Wie wird der Erzählanfang in "Effi Briest" charakterisiert?
Der Roman beginnt "medias in res", ohne Proömialmittel. Die auktoriale Erzählerstimme führt den Handlungsort und die Hauptfigur objektiv ein. Die Arbeit analysiert die "ordo artificialis" des Anfangs und den Rückgriff auf die Vorgeschichte. Die Ebenen von histoire und discours, sowie story und plot werden definiert und ihren formalen Kontexten zugeordnet.
Welche Rolle spielen Symbole und Motive?
Symbole und Motive wie "Effi, komm", die Schaukel und der Chinese werden als Vorausdeutungen für die weitere Handlung analysiert. Ihre Bedeutung für das Verständnis des Gesamtwerks wird untersucht.
Wie wird die Figurengestaltung im Erzählanfang behandelt?
Die Arbeit analysiert die Figurengestaltung im Erzählanfang, um deren Bedeutung für den weiteren Verlauf der Handlung zu ermitteln und die Entwicklung der Charaktere im Kontext des Erzählanfangs zu beleuchten.

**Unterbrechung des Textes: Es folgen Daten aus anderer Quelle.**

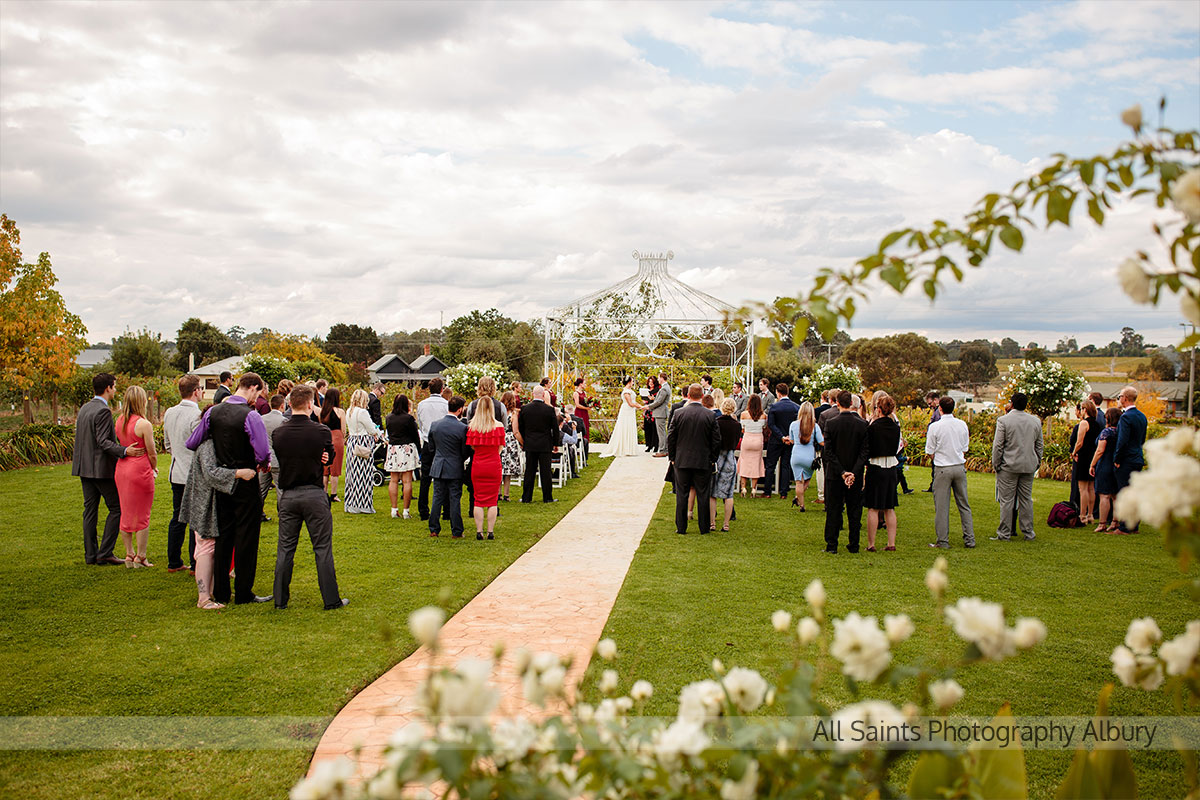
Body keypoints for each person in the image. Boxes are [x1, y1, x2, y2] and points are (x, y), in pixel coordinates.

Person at [186, 372, 273, 605]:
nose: (257, 398)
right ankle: (243, 592)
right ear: (253, 388)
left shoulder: (212, 412)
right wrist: (263, 464)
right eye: (259, 393)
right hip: (245, 479)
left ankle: (222, 591)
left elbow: (193, 441)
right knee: (247, 537)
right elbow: (263, 452)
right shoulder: (251, 415)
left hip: (222, 483)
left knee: (224, 535)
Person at [269, 384, 347, 610]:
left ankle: (280, 600)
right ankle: (331, 599)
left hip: (288, 495)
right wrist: (323, 456)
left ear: (289, 404)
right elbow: (329, 454)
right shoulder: (320, 431)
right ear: (310, 404)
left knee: (285, 548)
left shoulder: (279, 433)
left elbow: (288, 456)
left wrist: (324, 455)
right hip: (313, 492)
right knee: (322, 548)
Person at [72, 372, 145, 566]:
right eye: (114, 386)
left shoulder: (85, 408)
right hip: (101, 469)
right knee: (116, 508)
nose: (115, 390)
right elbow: (103, 441)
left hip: (84, 467)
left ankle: (91, 555)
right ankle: (105, 552)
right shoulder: (103, 411)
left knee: (90, 511)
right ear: (108, 388)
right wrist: (124, 451)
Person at [179, 437, 259, 609]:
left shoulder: (209, 443)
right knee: (205, 549)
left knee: (209, 547)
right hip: (204, 503)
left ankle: (211, 592)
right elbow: (210, 473)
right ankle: (203, 598)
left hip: (206, 501)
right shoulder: (207, 445)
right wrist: (238, 473)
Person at [989, 391, 1043, 542]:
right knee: (1026, 499)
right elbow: (1039, 445)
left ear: (1012, 404)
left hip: (1009, 465)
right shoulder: (1035, 421)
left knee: (1007, 501)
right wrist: (1037, 461)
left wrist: (996, 464)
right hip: (1028, 465)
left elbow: (998, 445)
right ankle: (1028, 532)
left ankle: (1004, 533)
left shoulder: (1004, 421)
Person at [114, 385, 158, 568]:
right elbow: (152, 452)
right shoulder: (144, 424)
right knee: (142, 513)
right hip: (140, 471)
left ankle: (129, 553)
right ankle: (141, 556)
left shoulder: (119, 421)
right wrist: (154, 468)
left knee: (126, 512)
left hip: (122, 469)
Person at [668, 384, 721, 535]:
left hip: (682, 460)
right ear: (702, 396)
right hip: (703, 460)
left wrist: (673, 457)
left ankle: (681, 527)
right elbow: (716, 440)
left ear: (689, 396)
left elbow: (671, 437)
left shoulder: (679, 413)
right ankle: (704, 528)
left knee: (682, 494)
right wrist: (713, 458)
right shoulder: (709, 415)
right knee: (703, 494)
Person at [163, 374, 203, 573]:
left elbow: (167, 444)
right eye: (201, 388)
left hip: (176, 470)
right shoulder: (197, 415)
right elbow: (200, 445)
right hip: (191, 473)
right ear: (196, 391)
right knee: (195, 519)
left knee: (178, 516)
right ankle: (195, 564)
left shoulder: (169, 412)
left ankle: (174, 561)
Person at [823, 391, 869, 554]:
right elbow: (864, 452)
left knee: (834, 509)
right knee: (854, 510)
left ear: (837, 403)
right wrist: (853, 472)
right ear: (851, 403)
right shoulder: (863, 424)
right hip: (854, 473)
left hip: (835, 474)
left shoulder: (831, 423)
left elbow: (828, 452)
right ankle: (854, 544)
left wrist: (843, 472)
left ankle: (832, 544)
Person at [926, 396, 975, 549]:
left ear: (940, 408)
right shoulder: (962, 424)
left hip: (943, 468)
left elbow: (930, 451)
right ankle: (970, 539)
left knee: (942, 506)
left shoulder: (935, 427)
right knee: (964, 505)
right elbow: (965, 448)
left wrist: (937, 459)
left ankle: (943, 541)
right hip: (959, 466)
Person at [428, 396, 470, 538]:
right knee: (455, 499)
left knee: (437, 498)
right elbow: (465, 450)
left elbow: (431, 447)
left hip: (439, 465)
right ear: (460, 410)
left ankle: (434, 528)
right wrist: (458, 459)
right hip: (455, 466)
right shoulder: (462, 428)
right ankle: (456, 530)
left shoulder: (435, 425)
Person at [864, 393, 901, 552]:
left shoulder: (873, 427)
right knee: (889, 507)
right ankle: (891, 543)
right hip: (891, 467)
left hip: (876, 466)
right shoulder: (896, 428)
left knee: (873, 507)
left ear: (878, 409)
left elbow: (867, 447)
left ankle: (871, 544)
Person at [466, 396, 506, 540]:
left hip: (478, 465)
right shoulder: (499, 426)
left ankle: (479, 531)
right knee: (492, 500)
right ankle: (490, 531)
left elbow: (472, 446)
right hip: (493, 464)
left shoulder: (473, 426)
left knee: (478, 499)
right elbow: (500, 447)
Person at [1113, 386, 1148, 534]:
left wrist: (1117, 458)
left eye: (1119, 396)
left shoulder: (1126, 417)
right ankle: (1134, 525)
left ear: (1125, 398)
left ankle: (1124, 526)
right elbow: (1142, 439)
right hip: (1137, 457)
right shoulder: (1142, 416)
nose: (1119, 399)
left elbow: (1122, 441)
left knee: (1124, 492)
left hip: (1126, 459)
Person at [517, 386, 560, 503]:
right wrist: (556, 443)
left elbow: (521, 427)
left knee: (529, 471)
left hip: (530, 443)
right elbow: (555, 429)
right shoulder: (549, 410)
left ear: (532, 394)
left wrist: (523, 441)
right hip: (545, 444)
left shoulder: (525, 409)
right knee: (546, 472)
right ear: (543, 395)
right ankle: (547, 497)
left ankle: (526, 497)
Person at [343, 388, 383, 514]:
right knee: (363, 475)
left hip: (352, 442)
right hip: (363, 443)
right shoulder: (362, 412)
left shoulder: (349, 411)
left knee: (353, 474)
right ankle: (362, 504)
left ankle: (351, 503)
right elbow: (371, 429)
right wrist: (378, 433)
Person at [416, 378, 450, 521]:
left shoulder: (421, 405)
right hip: (442, 443)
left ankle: (423, 509)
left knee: (425, 478)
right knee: (445, 477)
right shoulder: (446, 405)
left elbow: (420, 423)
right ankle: (446, 510)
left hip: (427, 442)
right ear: (442, 389)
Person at [385, 394, 420, 519]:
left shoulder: (388, 418)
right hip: (406, 449)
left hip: (393, 449)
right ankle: (406, 511)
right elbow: (415, 435)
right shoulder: (409, 419)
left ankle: (394, 509)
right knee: (407, 480)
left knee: (393, 480)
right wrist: (419, 449)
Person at [763, 383, 799, 499]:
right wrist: (789, 437)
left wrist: (781, 436)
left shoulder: (774, 407)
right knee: (785, 465)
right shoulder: (796, 407)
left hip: (776, 440)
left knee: (770, 466)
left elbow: (771, 424)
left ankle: (767, 492)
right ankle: (784, 492)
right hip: (790, 440)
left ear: (778, 393)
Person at [709, 398, 741, 531]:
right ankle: (726, 524)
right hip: (730, 459)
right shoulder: (737, 425)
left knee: (712, 493)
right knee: (729, 494)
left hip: (717, 459)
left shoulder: (716, 422)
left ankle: (712, 523)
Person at [1070, 399, 1102, 526]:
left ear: (1085, 410)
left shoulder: (1084, 423)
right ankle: (1090, 514)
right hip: (1092, 456)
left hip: (1083, 457)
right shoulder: (1097, 424)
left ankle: (1082, 515)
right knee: (1091, 488)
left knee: (1082, 488)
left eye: (1082, 409)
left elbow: (1079, 442)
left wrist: (1074, 452)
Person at [256, 394, 287, 522]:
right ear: (282, 405)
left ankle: (256, 513)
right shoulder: (284, 421)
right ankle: (283, 515)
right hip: (278, 459)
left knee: (261, 489)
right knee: (280, 489)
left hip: (264, 459)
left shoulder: (261, 419)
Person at [1090, 407, 1122, 532]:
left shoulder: (1106, 432)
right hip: (1116, 464)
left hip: (1105, 464)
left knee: (1104, 495)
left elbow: (1100, 450)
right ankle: (1115, 521)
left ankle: (1102, 523)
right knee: (1115, 496)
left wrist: (1092, 464)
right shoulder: (1120, 432)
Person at [787, 401, 823, 511]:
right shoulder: (815, 426)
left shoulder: (793, 424)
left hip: (796, 455)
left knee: (798, 481)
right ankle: (797, 498)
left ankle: (801, 505)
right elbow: (821, 442)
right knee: (806, 480)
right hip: (809, 456)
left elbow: (792, 441)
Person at [604, 375, 643, 457]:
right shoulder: (626, 392)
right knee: (625, 426)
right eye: (632, 381)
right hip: (626, 411)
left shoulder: (629, 390)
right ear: (629, 382)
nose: (633, 383)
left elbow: (633, 402)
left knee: (630, 426)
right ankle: (625, 448)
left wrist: (640, 405)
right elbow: (630, 403)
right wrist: (640, 406)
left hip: (630, 411)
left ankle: (629, 448)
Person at [320, 388, 345, 502]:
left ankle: (324, 492)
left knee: (325, 468)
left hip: (325, 438)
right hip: (337, 437)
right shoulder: (340, 411)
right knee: (335, 468)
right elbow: (343, 429)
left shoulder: (323, 411)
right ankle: (333, 494)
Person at [738, 393, 766, 496]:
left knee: (744, 462)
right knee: (756, 463)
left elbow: (742, 429)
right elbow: (764, 428)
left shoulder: (744, 414)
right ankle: (754, 488)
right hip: (758, 440)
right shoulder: (763, 415)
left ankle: (743, 487)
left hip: (747, 439)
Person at [499, 391, 521, 502]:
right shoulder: (513, 414)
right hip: (509, 440)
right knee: (508, 470)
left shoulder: (499, 412)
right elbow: (515, 431)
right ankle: (506, 494)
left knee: (499, 468)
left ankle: (498, 493)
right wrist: (522, 442)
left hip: (499, 439)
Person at [646, 373, 671, 457]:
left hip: (660, 413)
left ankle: (662, 450)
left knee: (661, 433)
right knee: (662, 432)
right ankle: (665, 449)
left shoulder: (664, 388)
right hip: (661, 412)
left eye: (659, 378)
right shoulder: (666, 387)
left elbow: (659, 401)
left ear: (662, 378)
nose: (658, 380)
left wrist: (648, 406)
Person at [922, 390, 942, 492]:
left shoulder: (938, 413)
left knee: (936, 467)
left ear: (936, 400)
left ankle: (935, 486)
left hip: (937, 443)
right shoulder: (936, 411)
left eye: (930, 403)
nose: (930, 406)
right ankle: (933, 485)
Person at [643, 376, 660, 452]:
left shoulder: (658, 390)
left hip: (654, 411)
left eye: (652, 382)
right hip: (647, 411)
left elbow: (658, 401)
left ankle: (656, 445)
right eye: (649, 382)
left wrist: (653, 399)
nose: (651, 383)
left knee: (654, 428)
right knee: (647, 428)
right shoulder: (647, 390)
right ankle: (649, 445)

Welche Bedeutung hat der "Anfang" als symbolische Utopie?
Die Arbeit untersucht den "Anfang" als symbolische Utopie, d.h. die Bedeutung des Anfangs als Hoffnung und als möglicher Gegenentwurf zur Realität der Geschichte.
Wie wird der Bezug des Erzählenden zum Erzählanfang dargestellt?
Die Analyse untersucht, wie der Erzähler auf den Erzählanfang zurückgreift und ihn im Laufe der Geschichte kontextualisiert und interpretiert.